So. This isn't just about me and my health insurance or Costco or Netflix membership. It's a national issue, and we're not united about it. I guess that's the point, isn't it?

For what are we willing to take collective responsibility, and for what do we stand alone?

L. H. Morgan saw the rise of civilization as the movement away from collectivism in favor of greater and greater autonomy and competition.  Darwin, on the other hand, saw competition as the primitive root leading to the 'higher' animal. 'From the war of nature, the higher animal directly follows...' he said.  Kropotkin tried to tone him down with the benefits of Mutual Aid, but never got a response from the great man.  It's still in print, but clearly not as popular as Darwin's war of nature bit.

But is any of this going to help me with my little conundrum? What am I really scared of right now? That once we're each dependent on each other that the whole thing will fall apart? That it leads to a slippery slope of elder care (or equivalent) of the till-death-do-us-part variety? Am I scared that I might like it? That I might end up with the loopy lab? That she might end up with the house?  Wait, wait! That's not collectivism—that's marriage.

So why is the American public so gung-ho about the Defense of Marriage Act but downright freaked about the provision of services like health care to the larger community?  Whereas, I feel just the opposite. Collectivism, I'm for it. Marriage, not so much.

And sharing a Costco membership?

I'll think about it.


  1. Relationships are tough when you are standing or sitting. Prone and supine are easier.
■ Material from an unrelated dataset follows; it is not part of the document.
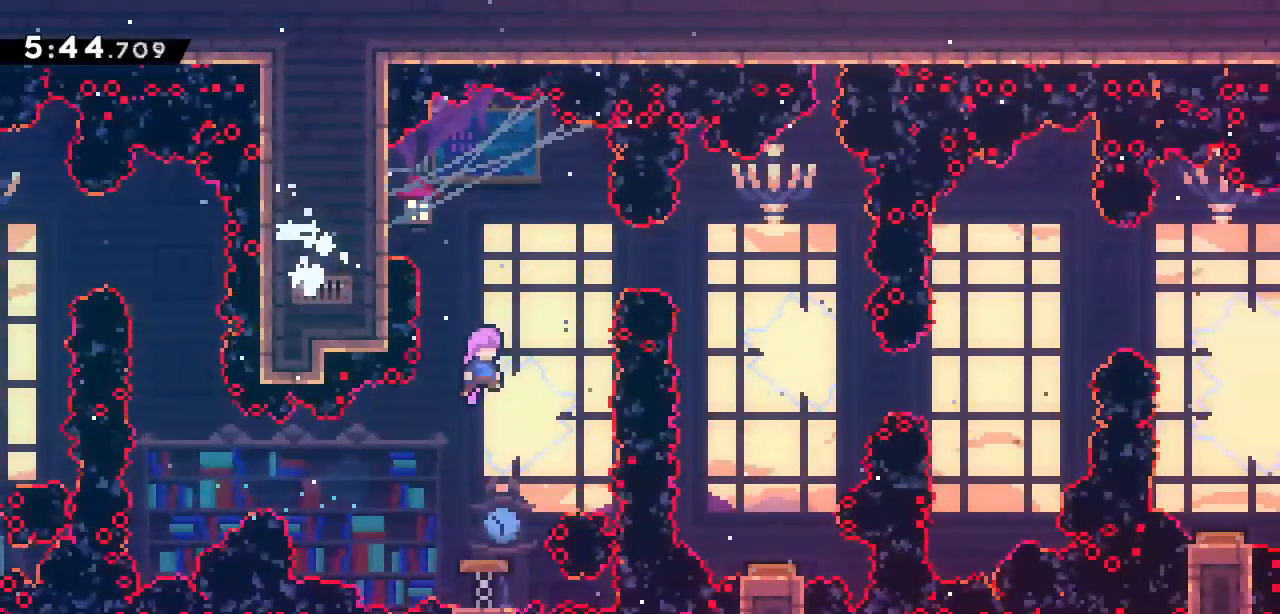
{"keys": ["demo", "up"], "events": [[417, "up", "down"], [467, "demo", "down"]]}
  2. For that there is good evidence.

  3. I love you in all your poses. Now would you please take my Costco card, stream my Netflix, and get your damned New York Times subscription straightened out already?

  4. Amazing how little I've changed since writing this piece. I feel exactly the same about the struggle between these two polar notions.

    So. In principle, yes, I'm happy to comply. In practice, no, I think I'd rather die.

    Sorry. It just came out that way. Probably doesn't mean a thing.

    1. It's the slippery slope that concerns me. Costco Card today. Maybeck Studio mortgage tomorrow!